Review: “Taipei Suicide Story” Contemplates Alienation Amid Beautifully Muted Taipei Scenery

Screening at CAAMFest 2021, "Taipei Suicide Story" is a beautiful and meditative short film that never strays into melodrama.

By , 20 May 21 05:39 GMT
Courtesy of KEFF.

“Taipei Suicide Story,” directed by KEFF, is a beautifully understated short film. In this respect, the film is highly atmospheric without being effusive or overdone in the slightest.

The film takes place during one night at a “suicide hotel.” The hotel is one in which guests spend one night; either they decide to kill themselves at the end of that night, or they decide to give life another chance.

Zhi-hao, the film’s protagonist, is the desk clerk at the hotel. At the start, he is already long used to the cleaners bringing out the dead bodies of hotel guests every morning and watching them clean the rooms, and this has long since become part of his daily routine.

However, a chance meeting with a female guest shakes Zhi-hao from this routine.. After finding that she has stayed at the hotel for the past week, initially, his reaction is that of annoyance, as guests only ever stay for one night and it is unheard of for a guest to stay for an entire week.

According to the woman, while she planned to kill herself after her first night, she found herself unable to afterward, feeling not alone for the first time in her life in a place where so many others had taken their lives because of a similar sense of despair. Though warned to keep his distance by co-workers, who have seen similar incidents in which workers at the hotel become too close to guests that later kills themselves, Zhi-hao expectedly finds himself bonding with the woman over the course of a night there.

Courtesy of KEFF.

The set-up for “Taipei Suicide Story” is a simple one–it would be very easy for the film to be a melodrama. Similarly, aiming to be exaggeratedly profound would have lent the film an aura of kitsch, rather than art. But “Taipei Suicide Story” manages to create a tightly-woven story out of very basic elements.
§ §
Reproduce the passage of the film review from "However, a chance" to "a night there.". The items after this text are not needed for the task.
§ §
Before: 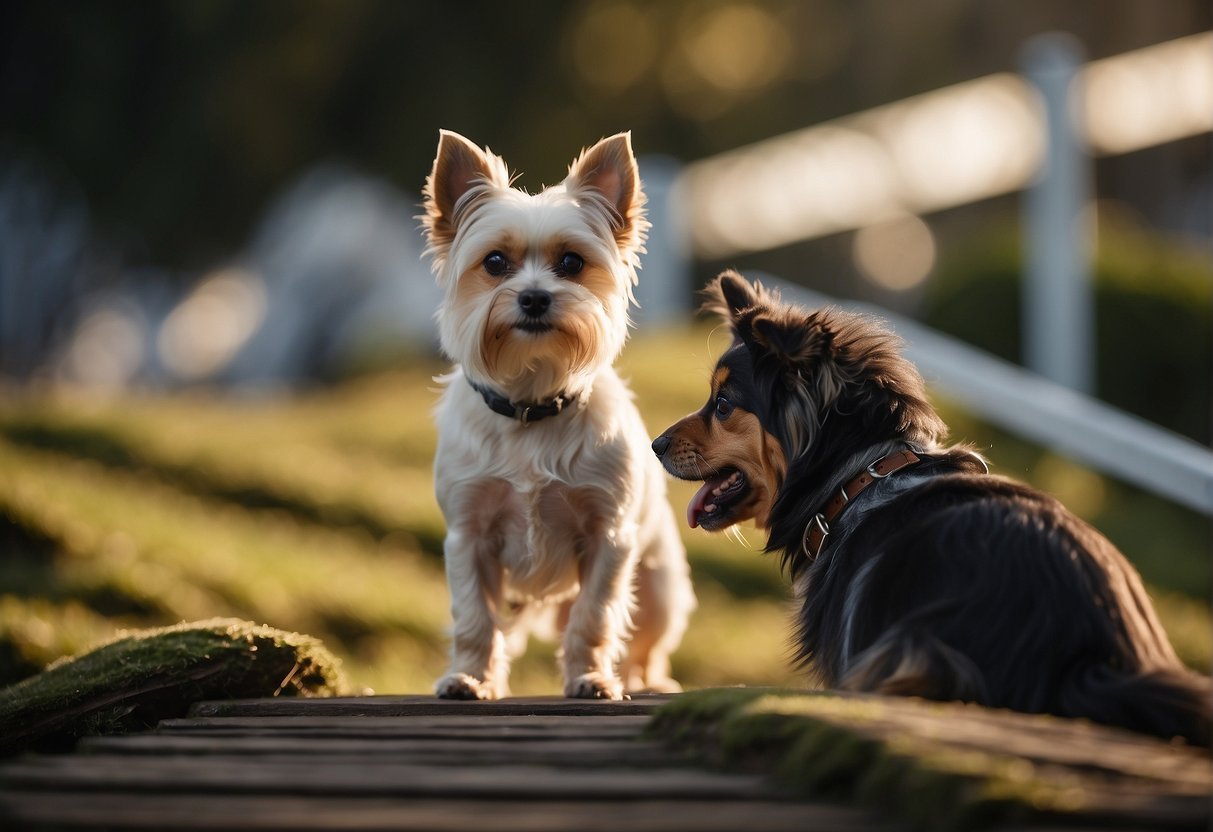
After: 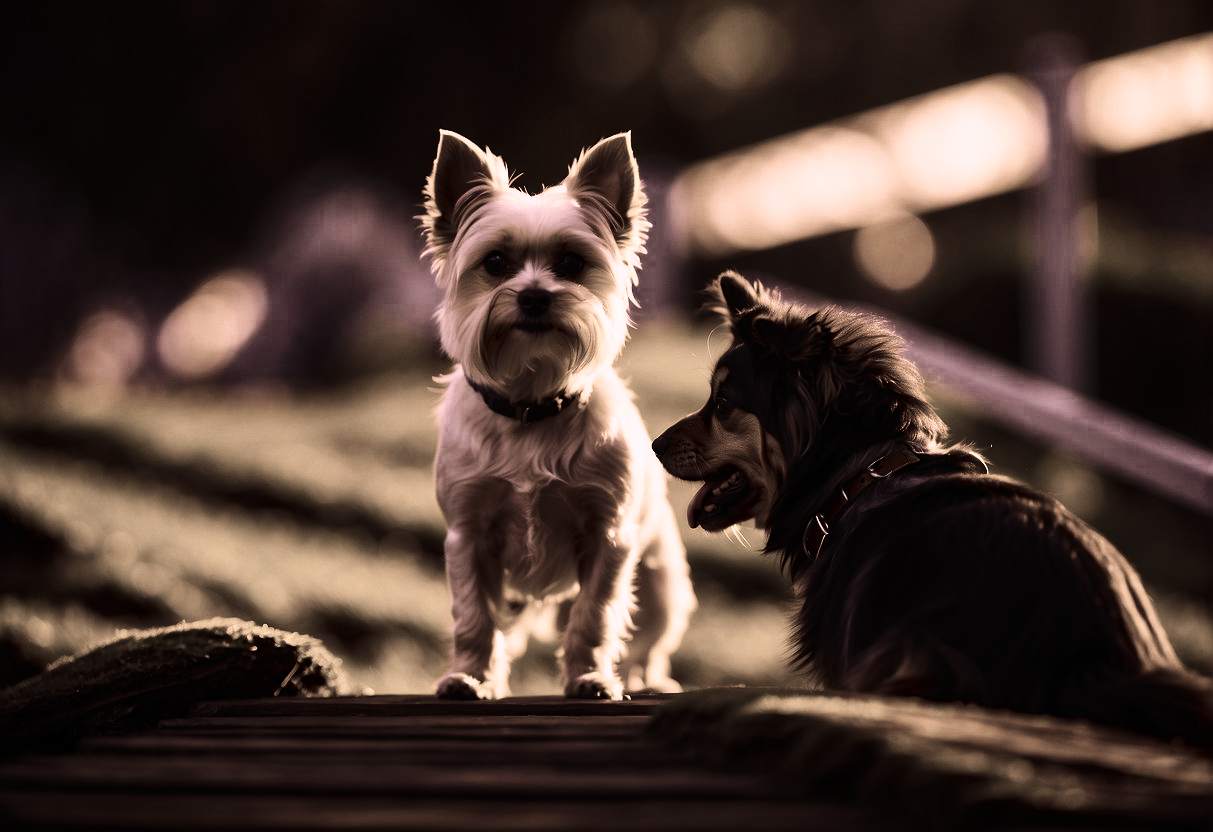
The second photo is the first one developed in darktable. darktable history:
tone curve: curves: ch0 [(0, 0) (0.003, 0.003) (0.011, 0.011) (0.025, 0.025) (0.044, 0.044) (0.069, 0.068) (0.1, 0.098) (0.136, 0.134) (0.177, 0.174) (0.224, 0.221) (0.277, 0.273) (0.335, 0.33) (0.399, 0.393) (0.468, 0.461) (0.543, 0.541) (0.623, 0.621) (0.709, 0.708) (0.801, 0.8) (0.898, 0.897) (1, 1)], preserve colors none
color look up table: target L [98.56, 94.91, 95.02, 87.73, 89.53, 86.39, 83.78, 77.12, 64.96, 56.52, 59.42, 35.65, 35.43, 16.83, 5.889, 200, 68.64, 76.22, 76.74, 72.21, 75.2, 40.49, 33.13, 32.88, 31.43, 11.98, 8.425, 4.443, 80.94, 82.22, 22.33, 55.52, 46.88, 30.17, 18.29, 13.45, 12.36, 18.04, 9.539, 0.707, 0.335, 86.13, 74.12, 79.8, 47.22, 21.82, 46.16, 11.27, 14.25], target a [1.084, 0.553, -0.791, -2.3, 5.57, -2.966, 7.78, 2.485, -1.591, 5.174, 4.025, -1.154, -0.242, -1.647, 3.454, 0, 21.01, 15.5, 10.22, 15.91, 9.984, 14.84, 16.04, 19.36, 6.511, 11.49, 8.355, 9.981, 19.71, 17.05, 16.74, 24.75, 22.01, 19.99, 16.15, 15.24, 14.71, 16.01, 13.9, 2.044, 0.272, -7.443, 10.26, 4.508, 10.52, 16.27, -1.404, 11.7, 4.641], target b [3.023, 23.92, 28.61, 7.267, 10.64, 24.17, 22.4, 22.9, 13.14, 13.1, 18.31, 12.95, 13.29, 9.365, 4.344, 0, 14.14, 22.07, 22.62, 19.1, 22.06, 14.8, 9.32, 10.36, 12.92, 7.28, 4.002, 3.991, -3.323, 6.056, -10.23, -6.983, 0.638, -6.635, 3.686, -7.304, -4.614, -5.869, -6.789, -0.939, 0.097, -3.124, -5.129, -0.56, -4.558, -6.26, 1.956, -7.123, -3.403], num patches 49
§ §
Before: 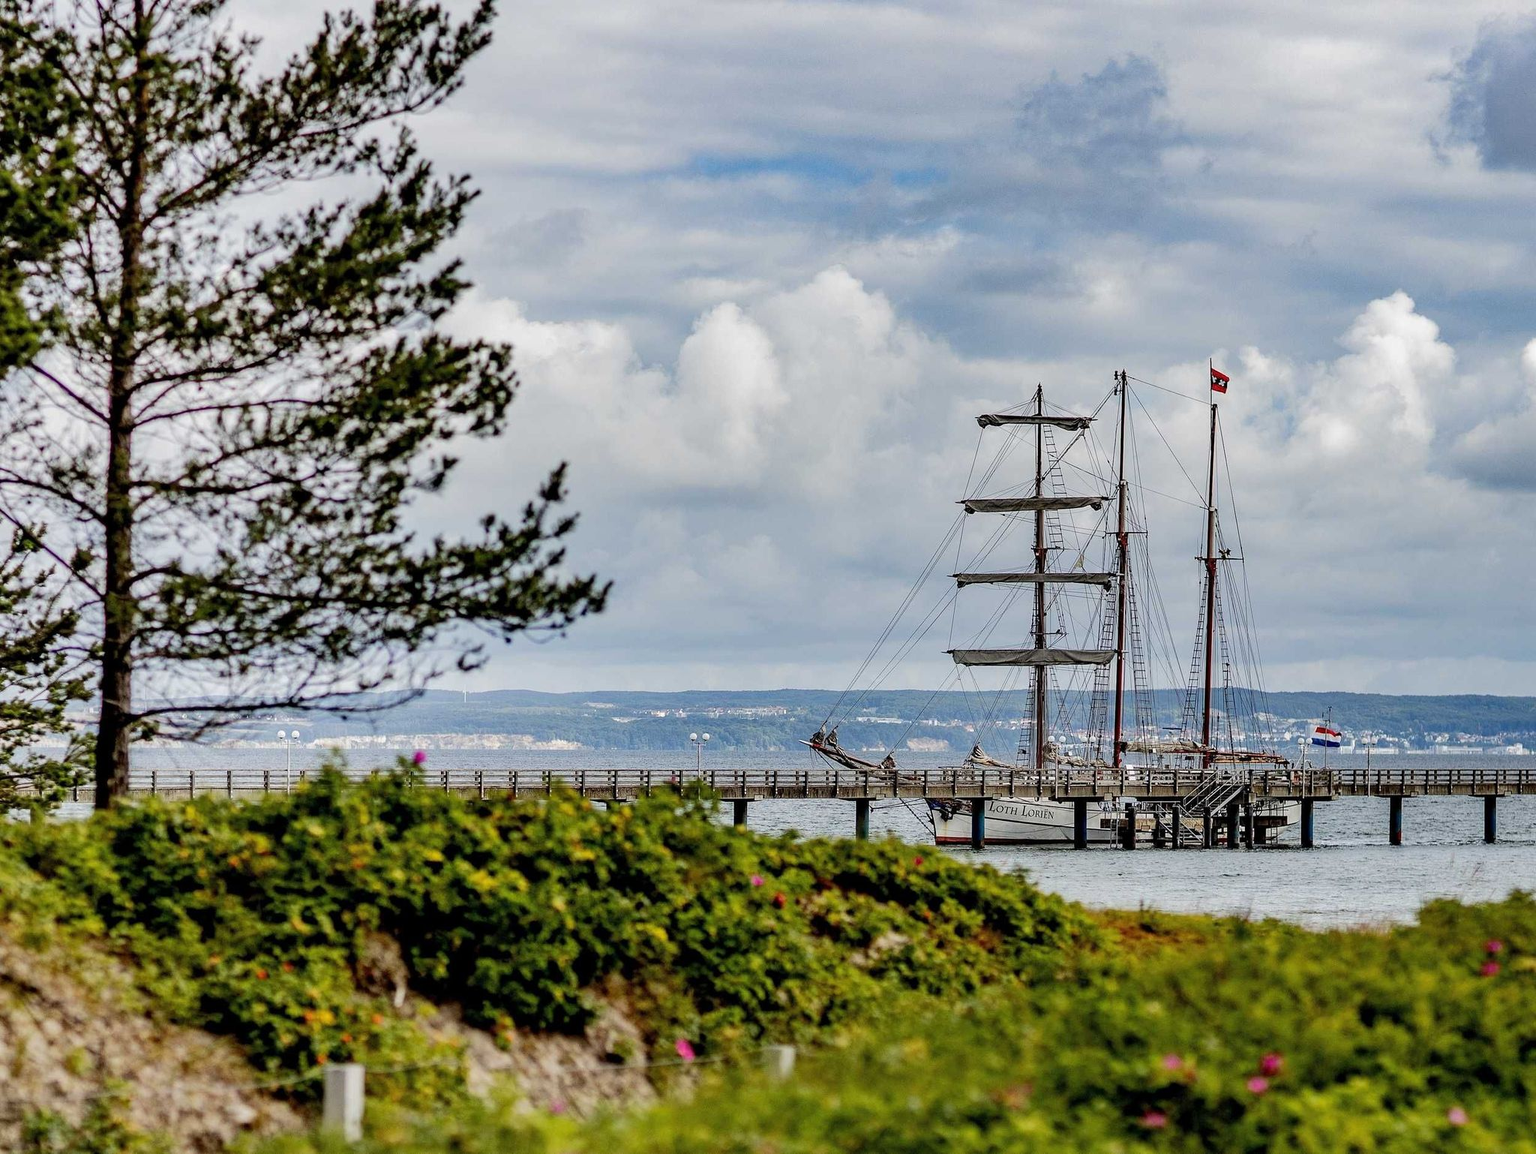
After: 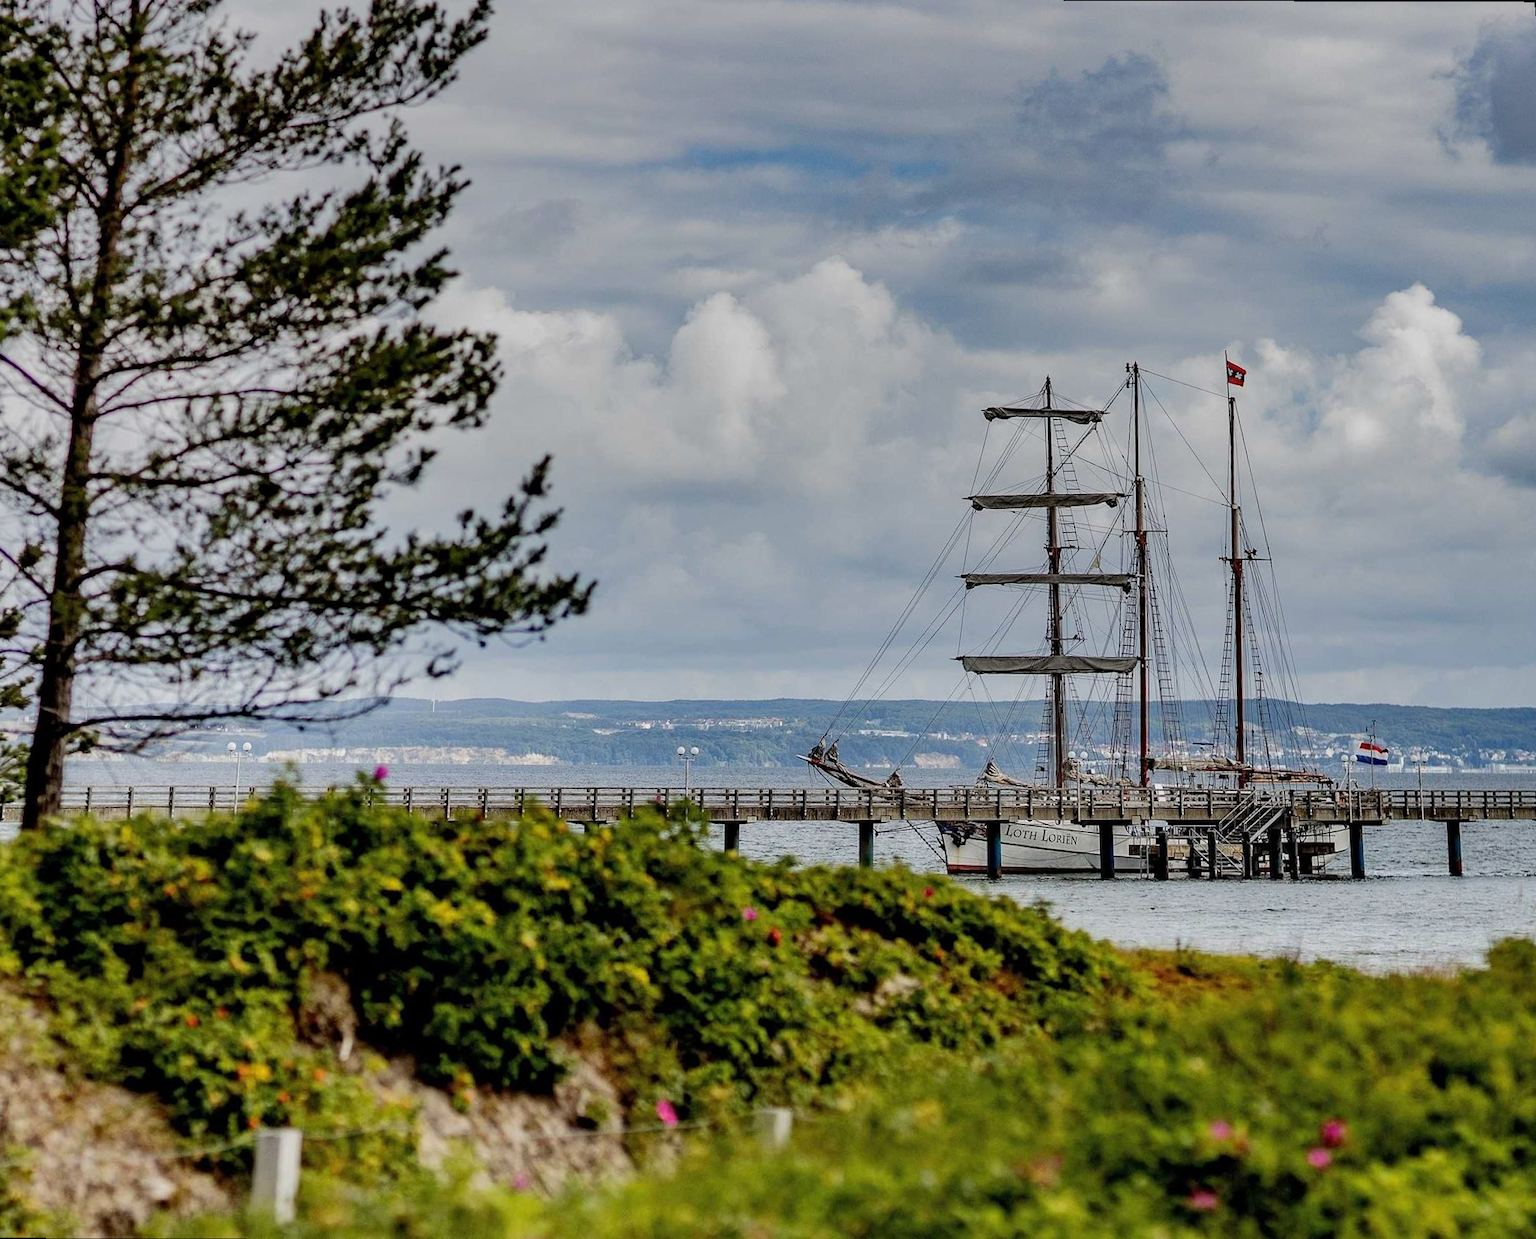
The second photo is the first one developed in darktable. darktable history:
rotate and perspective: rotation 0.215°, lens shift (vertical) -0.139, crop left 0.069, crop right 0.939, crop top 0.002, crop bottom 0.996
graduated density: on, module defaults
§ §
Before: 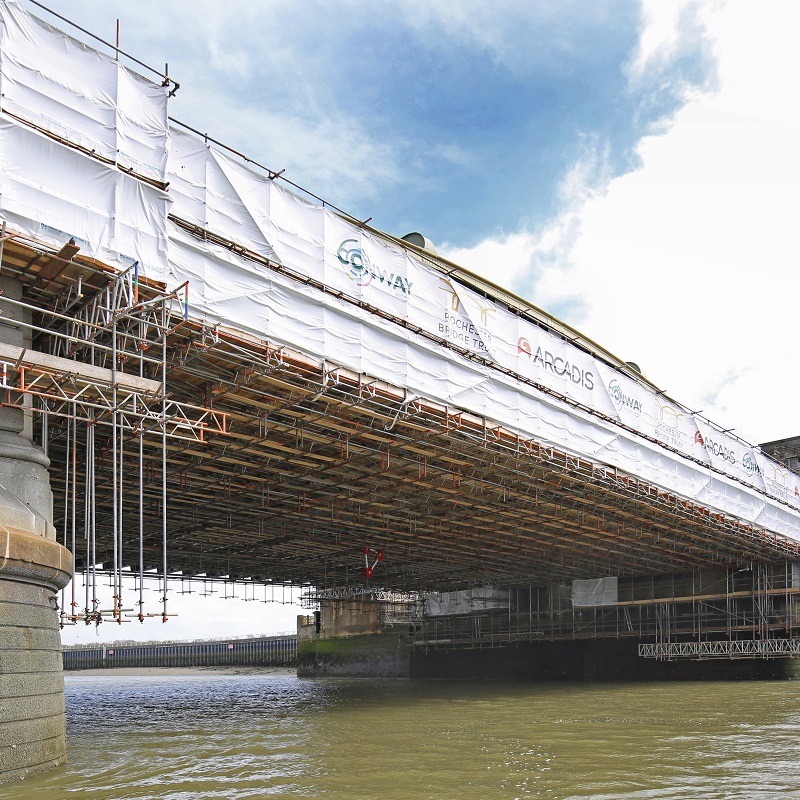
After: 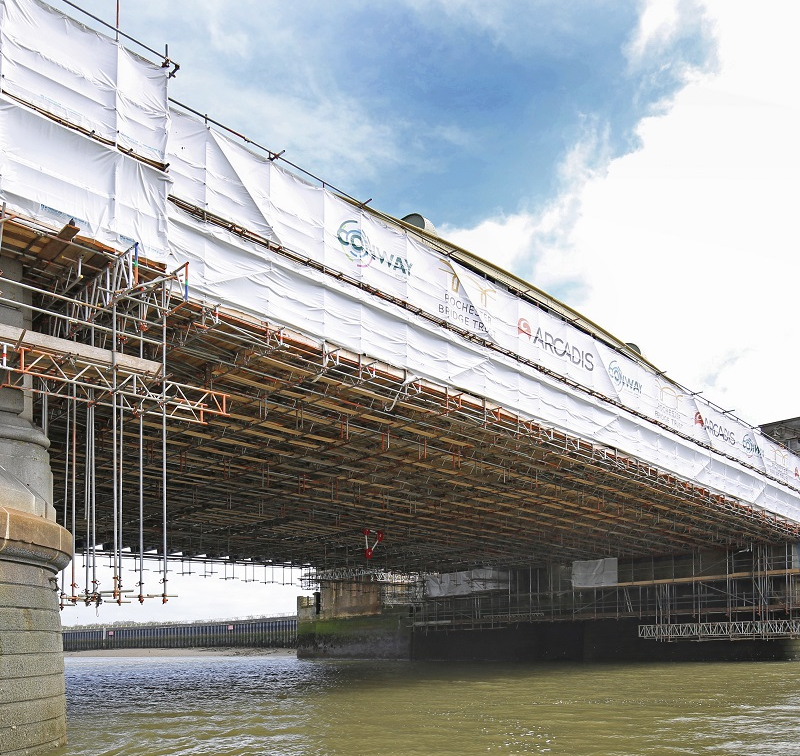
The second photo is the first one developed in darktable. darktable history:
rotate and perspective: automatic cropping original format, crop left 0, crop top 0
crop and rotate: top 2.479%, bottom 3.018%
§ §
-- Written response --
However, a chance meeting with a female guest shakes Zhi-hao from this routine.. After finding that she has stayed at the hotel for the past week, initially, his reaction is that of annoyance, as guests only ever stay for one night and it is unheard of for a guest to stay for an entire week.

According to the woman, while she planned to kill herself after her first night, she found herself unable to afterward, feeling not alone for the first time in her life in a place where so many others had taken their lives because of a similar sense of despair. Though warned to keep his distance by co-workers, who have seen similar incidents in which workers at the hotel become too close to guests that later kills themselves, Zhi-hao expectedly finds himself bonding with the woman over the course of a night there.